Bayesian Inference of General Noise Model Parameters from Surface Code's Syndrome Statistics (2406.08981v2)

Abstract: Active research on the surface code shows that its decoding performance can be significantly enhanced by utilizing the information of the noise model and optimizing the grid shape and decoding algorithm. Usually, the parameters in the noise model for the quantum error correction code must be prepared separately using some method, such as the quantum process tomography. There is a strong need to perform noise model estimation in parallel with the syndrome measurement during decoding to avoid the demanding prior tomography procedure. While noise model estimation based on syndrome measurement statistics is well-explored for Pauli noise, it remains under-studied for more complex noise models like amplitude damping. In this paper, we propose general noise model Bayesian inference methods that integrate the surface code's tensor network simulator, which can efficiently simulate various noise models, with Monte Carlo sampling techniques.

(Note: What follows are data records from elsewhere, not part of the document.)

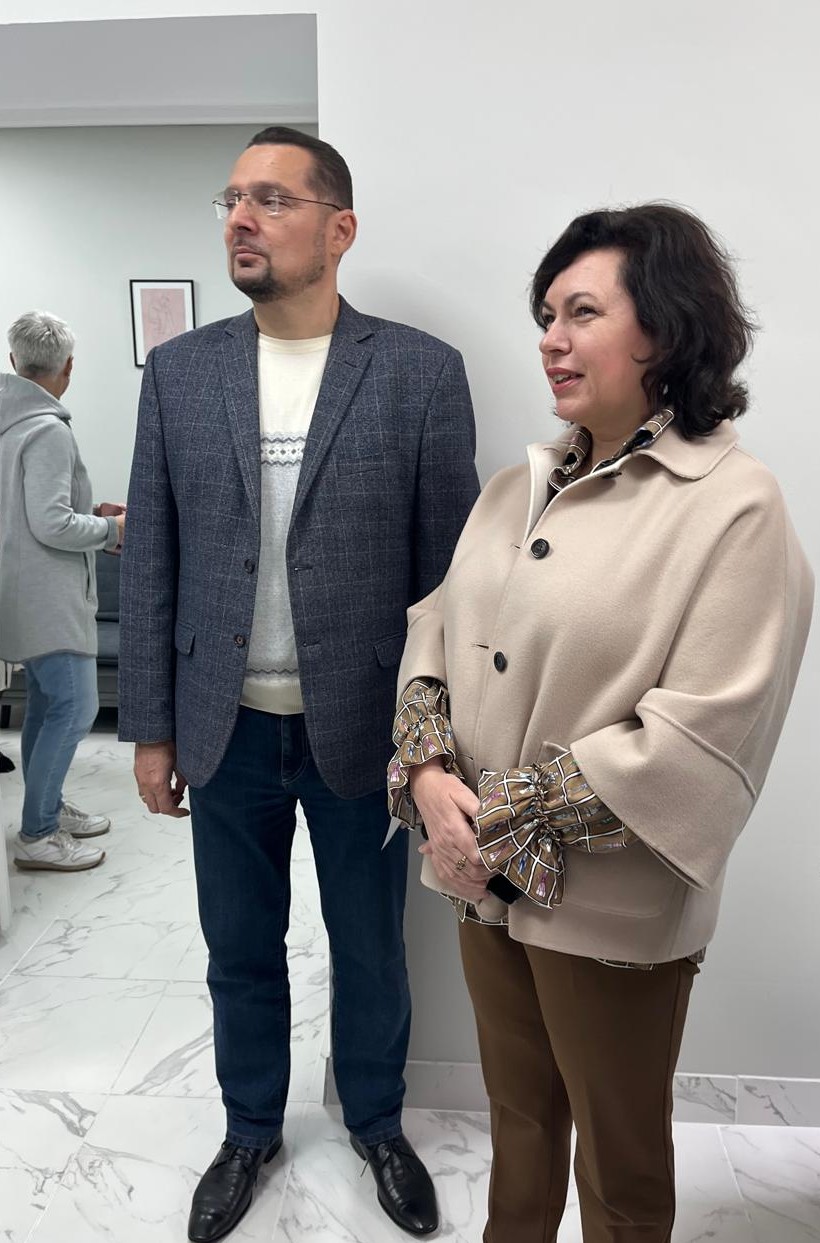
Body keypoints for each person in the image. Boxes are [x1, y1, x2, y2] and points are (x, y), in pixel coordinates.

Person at [389, 204, 814, 1243]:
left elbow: (701, 731)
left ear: (663, 329)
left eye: (582, 312)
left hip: (610, 905)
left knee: (619, 1170)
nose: (551, 337)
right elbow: (434, 629)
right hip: (480, 882)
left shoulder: (732, 506)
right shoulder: (516, 486)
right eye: (546, 314)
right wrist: (429, 773)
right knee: (519, 1126)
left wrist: (487, 819)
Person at [118, 125, 480, 1242]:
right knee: (239, 948)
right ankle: (248, 1129)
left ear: (339, 228)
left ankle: (377, 1121)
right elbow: (152, 556)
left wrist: (434, 742)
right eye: (232, 198)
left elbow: (448, 582)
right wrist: (150, 728)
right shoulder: (182, 373)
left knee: (371, 948)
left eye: (271, 199)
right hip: (220, 725)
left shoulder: (417, 371)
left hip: (366, 730)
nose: (241, 217)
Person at [0, 311, 125, 872]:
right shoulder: (47, 429)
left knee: (46, 705)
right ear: (68, 367)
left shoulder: (12, 423)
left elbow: (29, 511)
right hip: (49, 596)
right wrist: (112, 529)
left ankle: (44, 808)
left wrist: (90, 511)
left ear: (13, 361)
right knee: (76, 708)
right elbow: (50, 524)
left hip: (21, 591)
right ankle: (39, 833)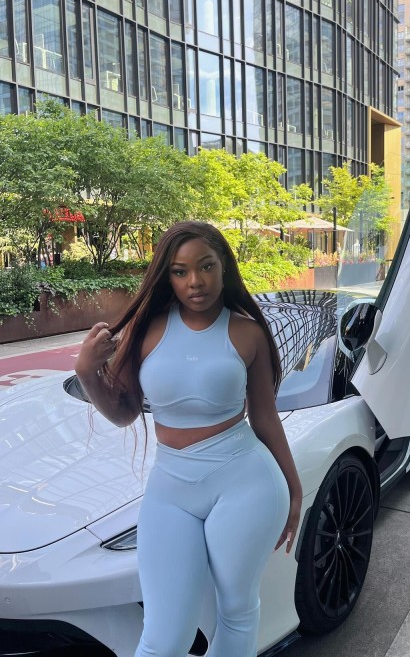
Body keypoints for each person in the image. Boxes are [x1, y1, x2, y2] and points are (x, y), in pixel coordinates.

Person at [75, 221, 302, 657]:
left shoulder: (247, 332)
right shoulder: (148, 330)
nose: (195, 281)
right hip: (170, 490)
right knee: (164, 638)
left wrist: (294, 490)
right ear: (168, 276)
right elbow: (124, 413)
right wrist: (87, 372)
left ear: (223, 267)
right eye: (180, 271)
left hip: (245, 484)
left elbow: (265, 418)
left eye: (206, 266)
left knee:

For stationary noise, where the noise parameters are constant and do not change, we propose a method based on the Markov chain Monte Carlo. For time-varying noise, which is a more realistic situation, we introduce another method based on the sequential Monte Carlo. We present the numerical results of applying the proposed methods to various noise models, such as static, time-varying, and non-uniform cases, and evaluate their performance in detail.